Penolakan tersebut terjadi ketika LH bermaksud mengurus Surat Keterangan Tidak Sengketa sekaligus meminta tanda tangan warkah girik atas lahan milik keluarganya yang berada di wilayah Kelurahan Pinang. Namun, menurut keterangan ahli waris, pihak kelurahan menolak memberikan pelayanan tersebut dengan alasan yang dinilai tidak jelas.
Kondisi ini menimbulkan kekecewaan bagi pihak ahli waris karena merasa dipersulit dalam mengurus hak administrasi atas tanah yang dimilikinya.
Merasa dirugikan, ahli waris kemudian mendatangi Lembaga Pemantau Elang Tiga Hambalang untuk meminta pendampingan hukum dan advokasi. Bahkan, pihak lembaga menyatakan siap membawa persoalan tersebut ke tingkat Pemerintah Kota Tangerang.
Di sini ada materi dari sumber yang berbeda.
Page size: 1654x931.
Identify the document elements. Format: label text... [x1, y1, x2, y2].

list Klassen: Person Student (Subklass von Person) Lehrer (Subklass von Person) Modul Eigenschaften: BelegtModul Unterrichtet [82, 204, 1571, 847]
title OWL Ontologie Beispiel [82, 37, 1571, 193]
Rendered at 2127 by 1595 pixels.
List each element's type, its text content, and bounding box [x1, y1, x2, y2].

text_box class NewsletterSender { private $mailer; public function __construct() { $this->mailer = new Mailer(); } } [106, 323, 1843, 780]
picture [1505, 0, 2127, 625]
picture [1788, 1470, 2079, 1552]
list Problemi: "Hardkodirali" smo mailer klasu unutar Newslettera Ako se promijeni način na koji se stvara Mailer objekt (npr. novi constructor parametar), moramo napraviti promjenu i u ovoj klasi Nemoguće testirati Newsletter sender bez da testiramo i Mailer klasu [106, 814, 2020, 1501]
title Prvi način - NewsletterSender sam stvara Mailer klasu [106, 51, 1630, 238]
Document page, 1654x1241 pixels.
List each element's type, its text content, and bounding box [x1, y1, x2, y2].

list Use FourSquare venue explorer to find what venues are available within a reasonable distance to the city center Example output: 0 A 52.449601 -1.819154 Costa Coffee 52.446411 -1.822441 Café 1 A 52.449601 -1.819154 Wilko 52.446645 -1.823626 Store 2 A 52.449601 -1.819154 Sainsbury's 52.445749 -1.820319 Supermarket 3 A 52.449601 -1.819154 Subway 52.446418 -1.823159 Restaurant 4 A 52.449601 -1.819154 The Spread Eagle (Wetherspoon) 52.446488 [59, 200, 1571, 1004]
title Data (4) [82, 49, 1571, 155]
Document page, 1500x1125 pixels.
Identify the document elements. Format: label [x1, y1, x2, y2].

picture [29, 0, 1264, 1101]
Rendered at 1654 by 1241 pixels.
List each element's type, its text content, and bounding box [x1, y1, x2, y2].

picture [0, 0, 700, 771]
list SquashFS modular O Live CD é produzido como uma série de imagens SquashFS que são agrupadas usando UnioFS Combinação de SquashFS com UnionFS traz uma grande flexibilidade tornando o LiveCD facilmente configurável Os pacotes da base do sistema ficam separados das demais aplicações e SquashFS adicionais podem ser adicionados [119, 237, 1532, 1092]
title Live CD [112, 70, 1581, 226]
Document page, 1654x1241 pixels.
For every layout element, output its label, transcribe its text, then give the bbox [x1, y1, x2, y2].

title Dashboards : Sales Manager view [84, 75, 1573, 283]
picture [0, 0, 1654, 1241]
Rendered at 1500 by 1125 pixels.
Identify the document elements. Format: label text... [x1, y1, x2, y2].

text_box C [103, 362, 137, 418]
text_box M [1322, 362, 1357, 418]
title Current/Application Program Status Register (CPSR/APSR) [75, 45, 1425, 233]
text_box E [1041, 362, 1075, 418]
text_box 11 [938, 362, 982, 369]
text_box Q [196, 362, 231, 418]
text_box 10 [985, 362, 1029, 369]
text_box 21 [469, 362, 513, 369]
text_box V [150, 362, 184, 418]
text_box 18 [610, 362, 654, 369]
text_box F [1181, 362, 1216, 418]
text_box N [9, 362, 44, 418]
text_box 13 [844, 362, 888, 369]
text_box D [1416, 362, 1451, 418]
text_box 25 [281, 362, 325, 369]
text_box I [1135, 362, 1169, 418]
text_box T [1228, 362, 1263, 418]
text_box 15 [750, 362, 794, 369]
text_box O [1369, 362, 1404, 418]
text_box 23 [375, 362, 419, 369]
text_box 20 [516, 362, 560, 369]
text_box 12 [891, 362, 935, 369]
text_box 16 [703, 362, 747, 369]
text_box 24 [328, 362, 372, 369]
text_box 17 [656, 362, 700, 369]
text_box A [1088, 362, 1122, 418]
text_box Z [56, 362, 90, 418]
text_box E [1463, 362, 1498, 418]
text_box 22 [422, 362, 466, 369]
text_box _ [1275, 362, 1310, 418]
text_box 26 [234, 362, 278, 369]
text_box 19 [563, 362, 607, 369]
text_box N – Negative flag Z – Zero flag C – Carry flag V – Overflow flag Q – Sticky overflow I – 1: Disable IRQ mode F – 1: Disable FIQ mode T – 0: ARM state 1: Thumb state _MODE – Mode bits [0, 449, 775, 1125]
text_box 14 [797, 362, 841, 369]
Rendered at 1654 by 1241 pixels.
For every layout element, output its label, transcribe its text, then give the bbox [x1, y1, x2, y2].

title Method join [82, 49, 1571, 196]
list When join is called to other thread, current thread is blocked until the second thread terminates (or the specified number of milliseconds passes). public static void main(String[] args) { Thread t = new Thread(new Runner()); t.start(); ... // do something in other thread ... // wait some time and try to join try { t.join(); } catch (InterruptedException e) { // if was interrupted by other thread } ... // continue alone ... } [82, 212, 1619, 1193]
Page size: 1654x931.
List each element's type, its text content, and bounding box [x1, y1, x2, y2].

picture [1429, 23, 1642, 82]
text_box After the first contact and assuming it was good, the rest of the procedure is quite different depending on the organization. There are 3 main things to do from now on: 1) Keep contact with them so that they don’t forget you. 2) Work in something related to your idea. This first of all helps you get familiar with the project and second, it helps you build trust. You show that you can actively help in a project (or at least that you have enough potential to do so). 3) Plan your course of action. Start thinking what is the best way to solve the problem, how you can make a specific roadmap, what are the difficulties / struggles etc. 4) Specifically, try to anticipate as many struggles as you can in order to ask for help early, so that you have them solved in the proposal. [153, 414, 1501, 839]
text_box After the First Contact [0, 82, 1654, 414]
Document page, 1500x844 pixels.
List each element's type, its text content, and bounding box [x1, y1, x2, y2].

Ketua Umum Elang Tiga Hambalang, H. Dedy Safrizal, menyatakan pihaknya akan menindaklanjuti laporan tersebut dengan melakukan koordinasi serta berupaya bertemu langsung dengan Wali Kota Tangerang.
“Kami merespon serius laporan ini. Dalam waktu dekat kami akan melakukan koordinasi dan menyampaikan langsung kepada Wali Kota Tangerang agar persoalan ini menjadi perhatian, termasuk mendorong adanya evaluasi terhadap kinerja Lurah Pinang,” ujar Dedy Safrizal.
Sementara itu, Sekretaris Jenderal Elang Tiga Hambalang, Ganda Satria Dharma, menilai bahwa pelayanan publik di tingkat kelurahan seharusnya mempermudah masyarakat dalam mengurus administrasi, bukan justru menimbulkan hambatan.
“Kelurahan adalah garda terdepan pelayanan publik. Pelayanan harus profesional, transparan dan tidak diskriminatif. Jika masyarakat sudah memenuhi persyaratan tetapi tetap dipersulit, maka hal ini patut menjadi evaluasi serius bagi pemerintah daerah,” tegasnya.
Ia juga menambahkan bahwa pihaknya akan terus mengawal persoalan tersebut agar hak masyarakat dalam memperoleh pelayanan administrasi yang baik dapat terpenuhi.
Kasus ini menjadi perhatian karena dinilai menggambarkan masih perlunya pembenahan sistem pelayanan publik di tingkat pemerintahan paling bawah. Pihak ahli waris berharap Pemerintah Kota Tangerang segera mengambil langkah tegas agar kejadian serupa tidak kembali dialami masyarakat lainnya.